Controllable synthesis of Co1−x MxFe2O4 nanoparticles (M = Zn, Cu, and Mn; x = 0.0 and 0.5) by cost-effective sol–gel approach: analysis of structure, elastic, thermal, and magnetic properties

Substitutions of cations were considered to be the main way for improving the performance of ferrite nanocrystalline structures. In this paper, non-magnetic and magnetic ions were conducted to substitute cobalt spinel ferrite nanoparticles CoFe2O4 NPs (CFO NPs). The studied Co1−xMxFe2O4; M = Zn, Cu, and Mn; x = 0.00, and 0.50) samples were synthesized through a cost-effective sol–gel technique.
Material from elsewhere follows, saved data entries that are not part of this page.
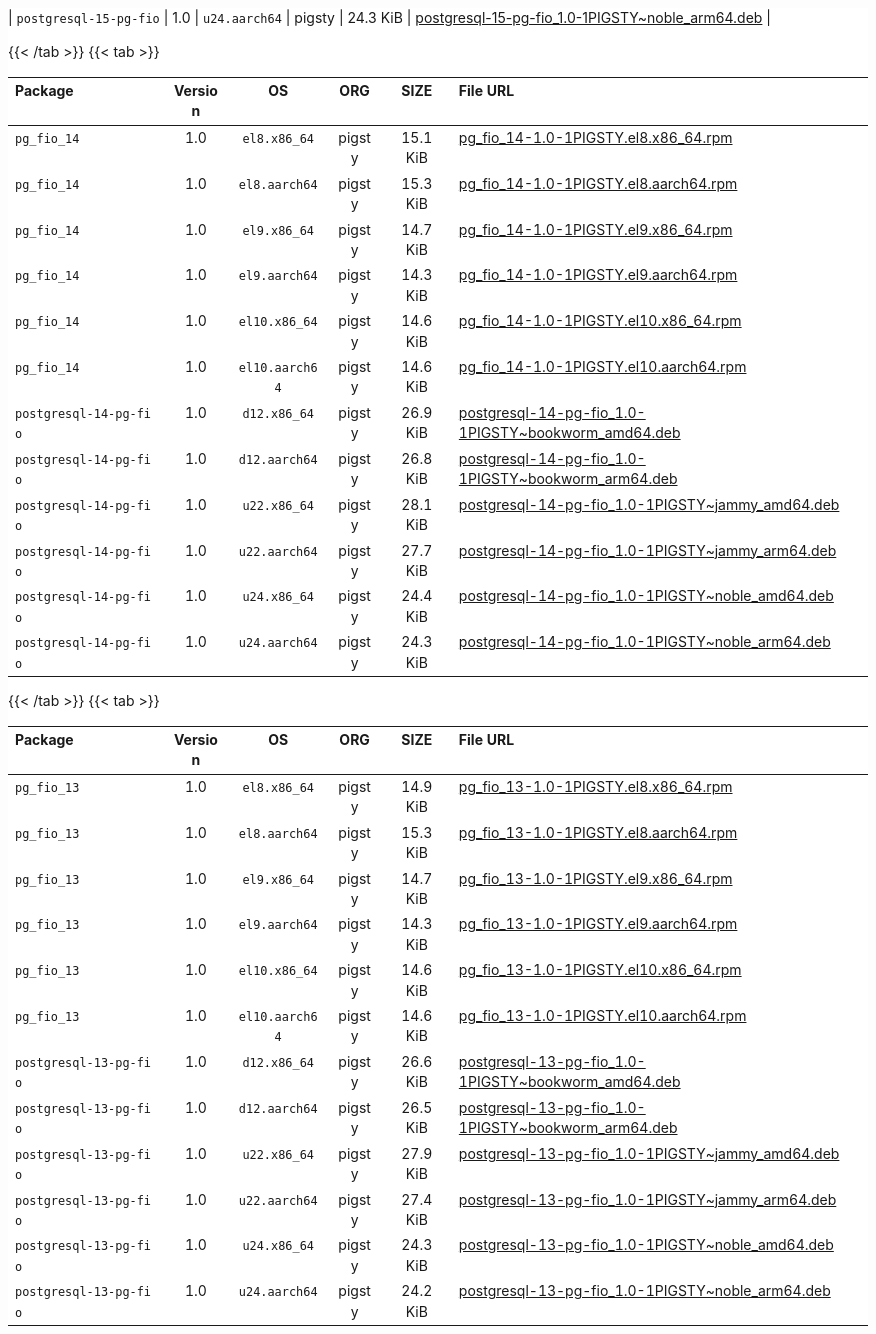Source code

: | `postgresql-15-pg-fio` | 1.0 | `u24.aarch64` | pigsty | 24.3 KiB | [postgresql-15-pg-fio_1.0-1PIGSTY~noble_arm64.deb](https://repo.pigsty.io/apt/pgsql/noble/pool/main/p/pg-fio/postgresql-15-pg-fio_1.0-1PIGSTY~noble_arm64.deb) |

{{< /tab >}}
{{< tab >}}

| **Package** | **Version** | **OS** | **ORG** | **SIZE** | **File URL** |
|:------------|:-----------:|:------:|:-------:|:--------:|:--------------|
| `pg_fio_14` | 1.0 | `el8.x86_64` | pigsty | 15.1 KiB | [pg_fio_14-1.0-1PIGSTY.el8.x86_64.rpm](https://repo.pigsty.io/yum/pgsql/el8.x86_64/pg_fio_14-1.0-1PIGSTY.el8.x86_64.rpm) |
| `pg_fio_14` | 1.0 | `el8.aarch64` | pigsty | 15.3 KiB | [pg_fio_14-1.0-1PIGSTY.el8.aarch64.rpm](https://repo.pigsty.io/yum/pgsql/el8.aarch64/pg_fio_14-1.0-1PIGSTY.el8.aarch64.rpm) |
| `pg_fio_14` | 1.0 | `el9.x86_64` | pigsty | 14.7 KiB | [pg_fio_14-1.0-1PIGSTY.el9.x86_64.rpm](https://repo.pigsty.io/yum/pgsql/el9.x86_64/pg_fio_14-1.0-1PIGSTY.el9.x86_64.rpm) |
| `pg_fio_14` | 1.0 | `el9.aarch64` | pigsty | 14.3 KiB | [pg_fio_14-1.0-1PIGSTY.el9.aarch64.rpm](https://repo.pigsty.io/yum/pgsql/el9.aarch64/pg_fio_14-1.0-1PIGSTY.el9.aarch64.rpm) |
| `pg_fio_14` | 1.0 | `el10.x86_64` | pigsty | 14.6 KiB | [pg_fio_14-1.0-1PIGSTY.el10.x86_64.rpm](https://repo.pigsty.io/yum/pgsql/el10.x86_64/pg_fio_14-1.0-1PIGSTY.el10.x86_64.rpm) |
| `pg_fio_14` | 1.0 | `el10.aarch64` | pigsty | 14.6 KiB | [pg_fio_14-1.0-1PIGSTY.el10.aarch64.rpm](https://repo.pigsty.io/yum/pgsql/el10.aarch64/pg_fio_14-1.0-1PIGSTY.el10.aarch64.rpm) |
| `postgresql-14-pg-fio` | 1.0 | `d12.x86_64` | pigsty | 26.9 KiB | [postgresql-14-pg-fio_1.0-1PIGSTY~bookworm_amd64.deb](https://repo.pigsty.io/apt/pgsql/bookworm/pool/main/p/pg-fio/postgresql-14-pg-fio_1.0-1PIGSTY~bookworm_amd64.deb) |
| `postgresql-14-pg-fio` | 1.0 | `d12.aarch64` | pigsty | 26.8 KiB | [postgresql-14-pg-fio_1.0-1PIGSTY~bookworm_arm64.deb](https://repo.pigsty.io/apt/pgsql/bookworm/pool/main/p/pg-fio/postgresql-14-pg-fio_1.0-1PIGSTY~bookworm_arm64.deb) |
| `postgresql-14-pg-fio` | 1.0 | `u22.x86_64` | pigsty | 28.1 KiB | [postgresql-14-pg-fio_1.0-1PIGSTY~jammy_amd64.deb](https://repo.pigsty.io/apt/pgsql/jammy/pool/main/p/pg-fio/postgresql-14-pg-fio_1.0-1PIGSTY~jammy_amd64.deb) |
| `postgresql-14-pg-fio` | 1.0 | `u22.aarch64` | pigsty | 27.7 KiB | [postgresql-14-pg-fio_1.0-1PIGSTY~jammy_arm64.deb](https://repo.pigsty.io/apt/pgsql/jammy/pool/main/p/pg-fio/postgresql-14-pg-fio_1.0-1PIGSTY~jammy_arm64.deb) |
| `postgresql-14-pg-fio` | 1.0 | `u24.x86_64` | pigsty | 24.4 KiB | [postgresql-14-pg-fio_1.0-1PIGSTY~noble_amd64.deb](https://repo.pigsty.io/apt/pgsql/noble/pool/main/p/pg-fio/postgresql-14-pg-fio_1.0-1PIGSTY~noble_amd64.deb) |
| `postgresql-14-pg-fio` | 1.0 | `u24.aarch64` | pigsty | 24.3 KiB | [postgresql-14-pg-fio_1.0-1PIGSTY~noble_arm64.deb](https://repo.pigsty.io/apt/pgsql/noble/pool/main/p/pg-fio/postgresql-14-pg-fio_1.0-1PIGSTY~noble_arm64.deb) |

{{< /tab >}}
{{< tab >}}

| **Package** | **Version** | **OS** | **ORG** | **SIZE** | **File URL** |
|:------------|:-----------:|:------:|:-------:|:--------:|:--------------|
| `pg_fio_13` | 1.0 | `el8.x86_64` | pigsty | 14.9 KiB | [pg_fio_13-1.0-1PIGSTY.el8.x86_64.rpm](https://repo.pigsty.io/yum/pgsql/el8.x86_64/pg_fio_13-1.0-1PIGSTY.el8.x86_64.rpm) |
| `pg_fio_13` | 1.0 | `el8.aarch64` | pigsty | 15.3 KiB | [pg_fio_13-1.0-1PIGSTY.el8.aarch64.rpm](https://repo.pigsty.io/yum/pgsql/el8.aarch64/pg_fio_13-1.0-1PIGSTY.el8.aarch64.rpm) |
| `pg_fio_13` | 1.0 | `el9.x86_64` | pigsty | 14.7 KiB | [pg_fio_13-1.0-1PIGSTY.el9.x86_64.rpm](https://repo.pigsty.io/yum/pgsql/el9.x86_64/pg_fio_13-1.0-1PIGSTY.el9.x86_64.rpm) |
| `pg_fio_13` | 1.0 | `el9.aarch64` | pigsty | 14.3 KiB | [pg_fio_13-1.0-1PIGSTY.el9.aarch64.rpm](https://repo.pigsty.io/yum/pgsql/el9.aarch64/pg_fio_13-1.0-1PIGSTY.el9.aarch64.rpm) |
| `pg_fio_13` | 1.0 | `el10.x86_64` | pigsty | 14.6 KiB | [pg_fio_13-1.0-1PIGSTY.el10.x86_64.rpm](https://repo.pigsty.io/yum/pgsql/el10.x86_64/pg_fio_13-1.0-1PIGSTY.el10.x86_64.rpm) |
| `pg_fio_13` | 1.0 | `el10.aarch64` | pigsty | 14.6 KiB | [pg_fio_13-1.0-1PIGSTY.el10.aarch64.rpm](https://repo.pigsty.io/yum/pgsql/el10.aarch64/pg_fio_13-1.0-1PIGSTY.el10.aarch64.rpm) |
| `postgresql-13-pg-fio` | 1.0 | `d12.x86_64` | pigsty | 26.6 KiB | [postgresql-13-pg-fio_1.0-1PIGSTY~bookworm_amd64.deb](https://repo.pigsty.io/apt/pgsql/bookworm/pool/main/p/pg-fio/postgresql-13-pg-fio_1.0-1PIGSTY~bookworm_amd64.deb) |
| `postgresql-13-pg-fio` | 1.0 | `d12.aarch64` | pigsty | 26.5 KiB | [postgresql-13-pg-fio_1.0-1PIGSTY~bookworm_arm64.deb](https://repo.pigsty.io/apt/pgsql/bookworm/pool/main/p/pg-fio/postgresql-13-pg-fio_1.0-1PIGSTY~bookworm_arm64.deb) |
| `postgresql-13-pg-fio` | 1.0 | `u22.x86_64` | pigsty | 27.9 KiB | [postgresql-13-pg-fio_1.0-1PIGSTY~jammy_amd64.deb](https://repo.pigsty.io/apt/pgsql/jammy/pool/main/p/pg-fio/postgresql-13-pg-fio_1.0-1PIGSTY~jammy_amd64.deb) |
| `postgresql-13-pg-fio` | 1.0 | `u22.aarch64` | pigsty | 27.4 KiB | [postgresql-13-pg-fio_1.0-1PIGSTY~jammy_arm64.deb](https://repo.pigsty.io/apt/pgsql/jammy/pool/main/p/pg-fio/postgresql-13-pg-fio_1.0-1PIGSTY~jammy_arm64.deb) |
| `postgresql-13-pg-fio` | 1.0 | `u24.x86_64` | pigsty | 24.3 KiB | [postgresql-13-pg-fio_1.0-1PIGSTY~noble_amd64.deb](https://repo.pigsty.io/apt/pgsql/noble/pool/main/p/pg-fio/postgresql-13-pg-fio_1.0-1PIGSTY~noble_amd64.deb) |
| `postgresql-13-pg-fio` | 1.0 | `u24.aarch64` | pigsty | 24.2 KiB | [postgresql-13-pg-fio_1.0-1PIGSTY~noble_arm64.deb](https://repo.pigsty.io/apt/pgsql/noble/pool/main/p/pg-fio/postgresql-13-pg-fio_1.0-1PIGSTY~noble_arm64.deb) |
The outstanding properties of the samples are addressed using XRD, FTIR, the inductively coupled plasma optical emission spectrometer (ICP-OES), Raman analyses, HR-TEM, BET surface area analyzer, the energy-dispersive X-ray analysis spectra (EDX), and vibrating sample magnetometer (VSM). The Rietveld analysis and FTIR spectroscopic measurements revealed the successful synthesis of the cubic spinel phase. HR-TEM images reveal that the particles of all samples had spherical shape in the nanometer range. Moreover, the synthesized ZCFO NPs has the highest specific surface area of 26.87 m2/g than other samples. Interestingly, the determined Debye temperature from both elastic and infrared data was in a good conformity with each other. Finally, the values of saturation magnetization (Ms) increased from 39.128 emu/g for CCFO NPs to 68.419 emu/g for CFO NPs. The observed coercive field increased from 213.93 G for ZCFO NPs sample to 1914.85 G for CCFO NPs.